又走了很远,一对桌椅出现在眼前。桌面上有一本空白的本子,抽屉里有几打铅笔和水性笔。她随意挑了只笔,在一页白纸上划了几道痕。没有反馈。
她抱怨:“到底想要我做什么?”她涂鸦了几个字,画了几个简要的图案轮廓,又一一擦去。
她需要提示。她问:“到底怎——么——过——关?”
房间依旧无反应。她只好重坐下来。涂鸦激起了她的一点热情,她翻了一页,继续绘制。第一幅尚可,第二幅并不令她满意,反复修改了几处,仍画不出想要的样子。她扔下笔发愣。她该做什么?什么才是对的?
题目是什么?那个唯一的、可靠的答案,又是什么?
她捂住脸,想不明白。尽管她有漫长的时间,但她不能永远待在这。
“这个世界,究竟希望我做什么?”
颓丧地瘫倒在椅子上,她突然想起了「门」。她想:我有观众。便重新拾起笔,用铅笔勾勒了大体的轮廓,再修改、定型,细化、勾线——捧着花的人,不同风格的笑脸。前头几个打眼些,后面的渐渐朦胧,只有大体的剪影。她举起来,试图找个能被看到的角度,转了半天,也不知道舞台究竟会从哪个角度取她的动作。
总之,她觉得自己传递成功了。这让她的心情有所振奋,继续了下一幅的绘制。当新的一幅完成,她便雀跃起来。尽管她没有赢得任何答案,但起码她赢得了快乐。她往前翻,检阅前头的几幅。第二张她有了新的思路,她想……

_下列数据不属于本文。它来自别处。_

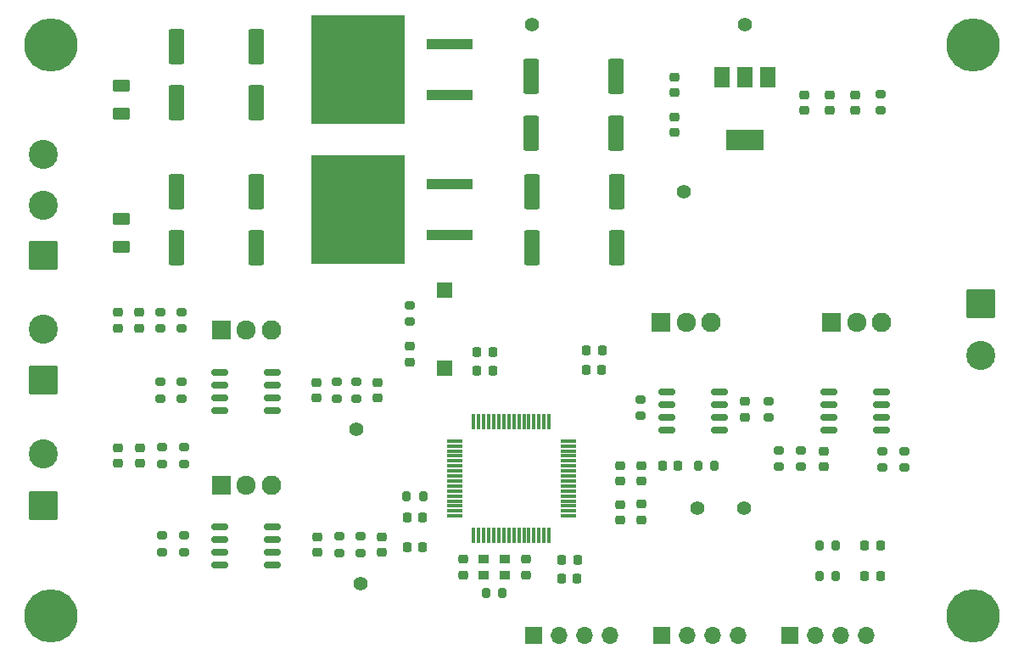
<source format=gbr>
%TF.GenerationSoftware,KiCad,Pcbnew,(6.0.2)*%
%TF.CreationDate,2022-04-24T20:48:30+08:00*%
%TF.ProjectId,wave_generator,77617665-5f67-4656-9e65-7261746f722e,rev?*%
%TF.SameCoordinates,Original*%
%TF.FileFunction,Soldermask,Top*%
%TF.FilePolarity,Negative*%
%FSLAX46Y46*%
G04 Gerber Fmt 4.6, Leading zero omitted, Abs format (unit mm)*
G04 Created by KiCad (PCBNEW (6.0.2)) date 2022-04-24 20:48:30*
%MOMM*%
%LPD*%
G01*
G04 APERTURE LIST*
G04 Aperture macros list*
%AMRoundRect*
0 Rectangle with rounded corners*
0 $1 Rounding radius*
0 $2 $3 $4 $5 $6 $7 $8 $9 X,Y pos of 4 corners*
0 Add a 4 corners polygon primitive as box body*
4,1,4,$2,$3,$4,$5,$6,$7,$8,$9,$2,$3,0*
0 Add four circle primitives for the rounded corners*
1,1,$1+$1,$2,$3*
1,1,$1+$1,$4,$5*
1,1,$1+$1,$6,$7*
1,1,$1+$1,$8,$9*
0 Add four rect primitives between the rounded corners*
20,1,$1+$1,$2,$3,$4,$5,0*
20,1,$1+$1,$4,$5,$6,$7,0*
20,1,$1+$1,$6,$7,$8,$9,0*
20,1,$1+$1,$8,$9,$2,$3,0*%
G04 Aperture macros list end*
%ADD10RoundRect,0.225000X0.225000X0.250000X-0.225000X0.250000X-0.225000X-0.250000X0.225000X-0.250000X0*%
%ADD11RoundRect,0.075000X0.075000X-0.700000X0.075000X0.700000X-0.075000X0.700000X-0.075000X-0.700000X0*%
%ADD12RoundRect,0.075000X0.700000X-0.075000X0.700000X0.075000X-0.700000X0.075000X-0.700000X-0.075000X0*%
%ADD13RoundRect,0.200000X0.275000X-0.200000X0.275000X0.200000X-0.275000X0.200000X-0.275000X-0.200000X0*%
%ADD14RoundRect,0.225000X-0.225000X-0.250000X0.225000X-0.250000X0.225000X0.250000X-0.225000X0.250000X0*%
%ADD15RoundRect,0.225000X0.250000X-0.225000X0.250000X0.225000X-0.250000X0.225000X-0.250000X-0.225000X0*%
%ADD16R,1.500000X1.500000*%
%ADD17RoundRect,0.225000X-0.250000X0.225000X-0.250000X-0.225000X0.250000X-0.225000X0.250000X0.225000X0*%
%ADD18R,4.600000X1.100000*%
%ADD19R,9.400000X10.800000*%
%ADD20RoundRect,0.200000X-0.762000X-0.762000X0.762000X-0.762000X0.762000X0.762000X-0.762000X0.762000X0*%
%ADD21C,1.924000*%
%ADD22C,1.940000*%
%ADD23RoundRect,0.150000X-0.675000X-0.150000X0.675000X-0.150000X0.675000X0.150000X-0.675000X0.150000X0*%
%ADD24RoundRect,0.250000X-0.550000X1.500000X-0.550000X-1.500000X0.550000X-1.500000X0.550000X1.500000X0*%
%ADD25RoundRect,0.200000X-0.275000X0.200000X-0.275000X-0.200000X0.275000X-0.200000X0.275000X0.200000X0*%
%ADD26RoundRect,0.200000X1.250000X-1.250000X1.250000X1.250000X-1.250000X1.250000X-1.250000X-1.250000X0*%
%ADD27C,2.900000*%
%ADD28C,5.304000*%
%ADD29R,1.000000X0.900000*%
%ADD30C,1.400000*%
%ADD31RoundRect,0.200000X0.200000X0.275000X-0.200000X0.275000X-0.200000X-0.275000X0.200000X-0.275000X0*%
%ADD32RoundRect,0.250000X0.625000X-0.375000X0.625000X0.375000X-0.625000X0.375000X-0.625000X-0.375000X0*%
%ADD33RoundRect,0.250000X0.550000X-1.500000X0.550000X1.500000X-0.550000X1.500000X-0.550000X-1.500000X0*%
%ADD34R,1.700000X1.700000*%
%ADD35O,1.700000X1.700000*%
%ADD36RoundRect,0.200000X-0.200000X-0.275000X0.200000X-0.275000X0.200000X0.275000X-0.200000X0.275000X0*%
%ADD37RoundRect,0.218750X-0.256250X0.218750X-0.256250X-0.218750X0.256250X-0.218750X0.256250X0.218750X0*%
%ADD38RoundRect,0.218750X0.218750X0.256250X-0.218750X0.256250X-0.218750X-0.256250X0.218750X-0.256250X0*%
%ADD39R,1.500000X2.000000*%
%ADD40R,3.800000X2.000000*%
%ADD41RoundRect,0.200000X-1.250000X1.250000X-1.250000X-1.250000X1.250000X-1.250000X1.250000X1.250000X0*%
G04 APERTURE END LIST*
D10*
%TO.C,C32*%
X156550000Y-120400000D03*
X155000000Y-120400000D03*
%TD*%
D11*
%TO.C,U8*%
X146200000Y-117975000D03*
X146700000Y-117975000D03*
X147200000Y-117975000D03*
X147700000Y-117975000D03*
X148200000Y-117975000D03*
X148700000Y-117975000D03*
X149200000Y-117975000D03*
X149700000Y-117975000D03*
X150200000Y-117975000D03*
X150700000Y-117975000D03*
X151200000Y-117975000D03*
X151700000Y-117975000D03*
X152200000Y-117975000D03*
X152700000Y-117975000D03*
X153200000Y-117975000D03*
X153700000Y-117975000D03*
D12*
X155625000Y-116050000D03*
X155625000Y-115550000D03*
X155625000Y-115050000D03*
X155625000Y-114550000D03*
X155625000Y-114050000D03*
X155625000Y-113550000D03*
X155625000Y-113050000D03*
X155625000Y-112550000D03*
X155625000Y-112050000D03*
X155625000Y-111550000D03*
X155625000Y-111050000D03*
X155625000Y-110550000D03*
X155625000Y-110050000D03*
X155625000Y-109550000D03*
X155625000Y-109050000D03*
X155625000Y-108550000D03*
D11*
X153700000Y-106625000D03*
X153200000Y-106625000D03*
X152700000Y-106625000D03*
X152200000Y-106625000D03*
X151700000Y-106625000D03*
X151200000Y-106625000D03*
X150700000Y-106625000D03*
X150200000Y-106625000D03*
X149700000Y-106625000D03*
X149200000Y-106625000D03*
X148700000Y-106625000D03*
X148200000Y-106625000D03*
X147700000Y-106625000D03*
X147200000Y-106625000D03*
X146700000Y-106625000D03*
X146200000Y-106625000D03*
D12*
X144275000Y-108550000D03*
X144275000Y-109050000D03*
X144275000Y-109550000D03*
X144275000Y-110050000D03*
X144275000Y-110550000D03*
X144275000Y-111050000D03*
X144275000Y-111550000D03*
X144275000Y-112050000D03*
X144275000Y-112550000D03*
X144275000Y-113050000D03*
X144275000Y-113550000D03*
X144275000Y-114050000D03*
X144275000Y-114550000D03*
X144275000Y-115050000D03*
X144275000Y-115550000D03*
X144275000Y-116050000D03*
%TD*%
D13*
%TO.C,R11*%
X115100000Y-119625000D03*
X115100000Y-117975000D03*
%TD*%
D14*
%TO.C,C33*%
X157425000Y-101500000D03*
X158975000Y-101500000D03*
%TD*%
D15*
%TO.C,C11*%
X179200000Y-75575000D03*
X179200000Y-74025000D03*
%TD*%
D16*
%TO.C,RST1*%
X143300000Y-93500000D03*
X143300000Y-101300000D03*
%TD*%
D17*
%TO.C,C24*%
X160800000Y-111025000D03*
X160800000Y-112575000D03*
%TD*%
D18*
%TO.C,U2*%
X143775000Y-88040000D03*
D19*
X134625000Y-85500000D03*
D18*
X143775000Y-82960000D03*
%TD*%
D13*
%TO.C,R4*%
X114900000Y-104325000D03*
X114900000Y-102675000D03*
%TD*%
D20*
%TO.C,RV3*%
X164900000Y-96700000D03*
D21*
X167400000Y-96700000D03*
D22*
X169900000Y-96700000D03*
%TD*%
D20*
%TO.C,RV2*%
X121000000Y-113000000D03*
D21*
X123500000Y-113000000D03*
D22*
X126000000Y-113000000D03*
%TD*%
D23*
%TO.C,U4*%
X120875000Y-101695000D03*
X120875000Y-102965000D03*
X120875000Y-104235000D03*
X120875000Y-105505000D03*
X126125000Y-105505000D03*
X126125000Y-104235000D03*
X126125000Y-102965000D03*
X126125000Y-101695000D03*
%TD*%
D24*
%TO.C,C5*%
X116500000Y-83700000D03*
X116500000Y-89300000D03*
%TD*%
D23*
%TO.C,U5*%
X120875000Y-117095000D03*
X120875000Y-118365000D03*
X120875000Y-119635000D03*
X120875000Y-120905000D03*
X126125000Y-120905000D03*
X126125000Y-119635000D03*
X126125000Y-118365000D03*
X126125000Y-117095000D03*
%TD*%
D15*
%TO.C,C22*%
X145150000Y-121925000D03*
X145150000Y-120375000D03*
%TD*%
D25*
%TO.C,R24*%
X186800000Y-73925000D03*
X186800000Y-75575000D03*
%TD*%
D26*
%TO.C,J2*%
X103200000Y-102500000D03*
D27*
X103200000Y-97365851D03*
%TD*%
D28*
%TO.C,W3*%
X104000000Y-126000000D03*
%TD*%
D23*
%TO.C,U6*%
X165425000Y-103645000D03*
X165425000Y-104915000D03*
X165425000Y-106185000D03*
X165425000Y-107455000D03*
X170675000Y-107455000D03*
X170675000Y-106185000D03*
X170675000Y-104915000D03*
X170675000Y-103645000D03*
%TD*%
D17*
%TO.C,C23*%
X151400000Y-120375000D03*
X151400000Y-121925000D03*
%TD*%
D13*
%TO.C,R18*%
X162850000Y-106075000D03*
X162850000Y-104425000D03*
%TD*%
D29*
%TO.C,X1*%
X149325000Y-120375000D03*
X147175000Y-120375000D03*
X147175000Y-121925000D03*
X149325000Y-121925000D03*
%TD*%
D30*
%TO.C,TP5*%
X152000000Y-67000000D03*
%TD*%
D14*
%TO.C,C26*%
X165025000Y-111000000D03*
X166575000Y-111000000D03*
%TD*%
D31*
%TO.C,R14*%
X141125000Y-114050000D03*
X139475000Y-114050000D03*
%TD*%
D25*
%TO.C,R15*%
X139850000Y-95025000D03*
X139850000Y-96675000D03*
%TD*%
D32*
%TO.C,F1*%
X111000000Y-75900000D03*
X111000000Y-73100000D03*
%TD*%
D25*
%TO.C,R6*%
X134500000Y-102675000D03*
X134500000Y-104325000D03*
%TD*%
D33*
%TO.C,C2*%
X116500000Y-74800000D03*
X116500000Y-69200000D03*
%TD*%
D13*
%TO.C,R19*%
X175650000Y-106225000D03*
X175650000Y-104575000D03*
%TD*%
D17*
%TO.C,C28*%
X181100000Y-109575000D03*
X181100000Y-111125000D03*
%TD*%
D15*
%TO.C,C27*%
X173250000Y-106175000D03*
X173250000Y-104625000D03*
%TD*%
D34*
%TO.C,J6*%
X152200000Y-128000000D03*
D35*
X154740000Y-128000000D03*
X157280000Y-128000000D03*
X159820000Y-128000000D03*
%TD*%
D32*
%TO.C,F2*%
X111000000Y-89200000D03*
X111000000Y-86400000D03*
%TD*%
D17*
%TO.C,C25*%
X162900000Y-111025000D03*
X162900000Y-112575000D03*
%TD*%
D13*
%TO.C,R22*%
X187000000Y-111225000D03*
X187000000Y-109575000D03*
%TD*%
D30*
%TO.C,TP3*%
X168550000Y-115250000D03*
%TD*%
D36*
%TO.C,R26*%
X180675000Y-122000000D03*
X182325000Y-122000000D03*
%TD*%
D26*
%TO.C,J3*%
X103200000Y-115000000D03*
D27*
X103200000Y-109865851D03*
%TD*%
D17*
%TO.C,C21*%
X139850000Y-99125000D03*
X139850000Y-100675000D03*
%TD*%
%TO.C,C10*%
X166200000Y-72215000D03*
X166200000Y-73765000D03*
%TD*%
D28*
%TO.C,W2*%
X196000000Y-69000000D03*
%TD*%
D20*
%TO.C,RV4*%
X181900000Y-96700000D03*
D21*
X184400000Y-96700000D03*
D22*
X186900000Y-96700000D03*
%TD*%
D17*
%TO.C,C31*%
X160800000Y-114900000D03*
X160800000Y-116450000D03*
%TD*%
%TO.C,C36*%
X162900000Y-114875000D03*
X162900000Y-116425000D03*
%TD*%
D30*
%TO.C,TP1*%
X134500000Y-107400000D03*
%TD*%
D24*
%TO.C,C4*%
X160400000Y-72200000D03*
X160400000Y-77800000D03*
%TD*%
D10*
%TO.C,C29*%
X141075000Y-116200000D03*
X139525000Y-116200000D03*
%TD*%
D30*
%TO.C,TP2*%
X134900000Y-122800000D03*
%TD*%
D37*
%TO.C,power*%
X184300000Y-74012500D03*
X184300000Y-75587500D03*
%TD*%
D10*
%TO.C,C34*%
X141075000Y-119150000D03*
X139525000Y-119150000D03*
%TD*%
D17*
%TO.C,C14*%
X112800000Y-95725000D03*
X112800000Y-97275000D03*
%TD*%
D23*
%TO.C,U7*%
X181675000Y-103645000D03*
X181675000Y-104915000D03*
X181675000Y-106185000D03*
X181675000Y-107455000D03*
X186925000Y-107455000D03*
X186925000Y-106185000D03*
X186925000Y-104915000D03*
X186925000Y-103645000D03*
%TD*%
D31*
%TO.C,R17*%
X170225000Y-111000000D03*
X168575000Y-111000000D03*
%TD*%
D38*
%TO.C,freq*%
X186787500Y-122000000D03*
X185212500Y-122000000D03*
%TD*%
D25*
%TO.C,R13*%
X134900000Y-118075000D03*
X134900000Y-119725000D03*
%TD*%
D39*
%TO.C,U3*%
X175550000Y-72250000D03*
X173250000Y-72250000D03*
D40*
X173250000Y-78550000D03*
D39*
X170950000Y-72250000D03*
%TD*%
D17*
%TO.C,C16*%
X110700000Y-109225000D03*
X110700000Y-110775000D03*
%TD*%
%TO.C,C9*%
X166200000Y-76225000D03*
X166200000Y-77775000D03*
%TD*%
D38*
%TO.C,amp*%
X186787500Y-119000000D03*
X185212500Y-119000000D03*
%TD*%
D13*
%TO.C,R2*%
X117000000Y-97325000D03*
X117000000Y-95675000D03*
%TD*%
D30*
%TO.C,TP4*%
X173200000Y-115250000D03*
%TD*%
D24*
%TO.C,C6*%
X124500000Y-83700000D03*
X124500000Y-89300000D03*
%TD*%
D17*
%TO.C,C13*%
X110700000Y-95725000D03*
X110700000Y-97275000D03*
%TD*%
D13*
%TO.C,R9*%
X117300000Y-119625000D03*
X117300000Y-117975000D03*
%TD*%
D14*
%TO.C,C38*%
X157450000Y-99550000D03*
X159000000Y-99550000D03*
%TD*%
D15*
%TO.C,C12*%
X181750000Y-75575000D03*
X181750000Y-74025000D03*
%TD*%
%TO.C,C18*%
X130600000Y-119675000D03*
X130600000Y-118125000D03*
%TD*%
D25*
%TO.C,R12*%
X132800000Y-118075000D03*
X132800000Y-119725000D03*
%TD*%
D17*
%TO.C,C17*%
X112900000Y-109225000D03*
X112900000Y-110775000D03*
%TD*%
D25*
%TO.C,R20*%
X178850000Y-109475000D03*
X178850000Y-111125000D03*
%TD*%
D15*
%TO.C,C19*%
X136550000Y-104275000D03*
X136550000Y-102725000D03*
%TD*%
D31*
%TO.C,R16*%
X149075000Y-123750000D03*
X147425000Y-123750000D03*
%TD*%
D18*
%TO.C,U1*%
X143775000Y-74040000D03*
D19*
X134625000Y-71500000D03*
D18*
X143775000Y-68960000D03*
%TD*%
D20*
%TO.C,RV1*%
X121000000Y-97500000D03*
D21*
X123500000Y-97500000D03*
D22*
X126000000Y-97500000D03*
%TD*%
D14*
%TO.C,C30*%
X146525000Y-101550000D03*
X148075000Y-101550000D03*
%TD*%
D30*
%TO.C,TP7*%
X167150000Y-83700000D03*
%TD*%
D33*
%TO.C,C7*%
X160500000Y-89300000D03*
X160500000Y-83700000D03*
%TD*%
D13*
%TO.C,R1*%
X114900000Y-97325000D03*
X114900000Y-95675000D03*
%TD*%
D28*
%TO.C,W1*%
X104000000Y-69000000D03*
%TD*%
D41*
%TO.C,J4*%
X196800000Y-94850000D03*
D27*
X196800000Y-99984149D03*
%TD*%
D13*
%TO.C,R7*%
X115100000Y-110825000D03*
X115100000Y-109175000D03*
%TD*%
D15*
%TO.C,C20*%
X137050000Y-119675000D03*
X137050000Y-118125000D03*
%TD*%
D33*
%TO.C,C8*%
X152000000Y-89300000D03*
X152000000Y-83700000D03*
%TD*%
D10*
%TO.C,C37*%
X156525000Y-122250000D03*
X154975000Y-122250000D03*
%TD*%
D13*
%TO.C,R3*%
X117000000Y-104325000D03*
X117000000Y-102675000D03*
%TD*%
D36*
%TO.C,R25*%
X180675000Y-119000000D03*
X182325000Y-119000000D03*
%TD*%
D28*
%TO.C,W4*%
X196000000Y-126000000D03*
%TD*%
D15*
%TO.C,C15*%
X130500000Y-104275000D03*
X130500000Y-102725000D03*
%TD*%
D34*
%TO.C,J5*%
X164950000Y-128000000D03*
D35*
X167490000Y-128000000D03*
X170030000Y-128000000D03*
X172570000Y-128000000D03*
%TD*%
D34*
%TO.C,J7*%
X177750000Y-128000000D03*
D35*
X180290000Y-128000000D03*
X182830000Y-128000000D03*
X185370000Y-128000000D03*
%TD*%
D30*
%TO.C,TP6*%
X173250000Y-67000000D03*
%TD*%
D25*
%TO.C,R21*%
X176650000Y-109475000D03*
X176650000Y-111125000D03*
%TD*%
D26*
%TO.C,J1*%
X103200000Y-90000000D03*
D27*
X103200000Y-85000000D03*
X103200000Y-80000000D03*
%TD*%
D13*
%TO.C,R23*%
X189200000Y-111225000D03*
X189200000Y-109575000D03*
%TD*%
D14*
%TO.C,C35*%
X146525000Y-99650000D03*
X148075000Y-99650000D03*
%TD*%
D33*
%TO.C,C1*%
X124500000Y-74800000D03*
X124500000Y-69200000D03*
%TD*%
D24*
%TO.C,C3*%
X151900000Y-72200000D03*
X151900000Y-77800000D03*
%TD*%
D25*
%TO.C,R5*%
X132500000Y-102675000D03*
X132500000Y-104325000D03*
%TD*%
%TO.C,R8*%
X117300000Y-109175000D03*
X117300000Y-110825000D03*
%TD*%
M02*

</source>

第二张已经有些褪色。等翻到第一幅时,有些线条已经完全消失,只剩最深粗的几笔刻画还勉强存在。但毫无疑问,不需要太久,它就会彻底化为乌有。她无法阻拦。
蒲雨夏扔下了本子,起身朝前方继续。
也许是前方,也许早已偏航。但一直走下去,她确实发现了新的东西:一件外套。它简单、朴素,毫无特征。不是她的尺寸,蒲风春也穿不下。她好像见过它,又好像从来没见过——它的款式太大众了。
它为什么出现在这?
蒲雨夏想了想,将它带着一起上路。
在漫长的旅途中,她捡到了一本全是乱码的书,跨过一张渔网,在沙子上躺了一会。她不知道该做什么。在漫无目的地行走了很久后,她终于停下。她想:我不能再往前走了。也许会再也回不去。
她保留的那几把沙子,也已经在来时的路上撒完了。于是她沿着原路返回。
她以为是原路,然而那些沙子却将她引去了另一个方向。那里用木头搭了个小小的仓库。蒲雨夏弯着腰往里看,只看到了成沓的油画。她随意抽出一幅,毫不意外地看到了一无所有的本白。
但这里的画并非都完全消失了。在仓库之后,一个画架上,一张半成品似的画还有淡淡的颜色。一个上半身已经大半隐没的女人,正在打开一瓶黑色的药水。地上还有个空瓶。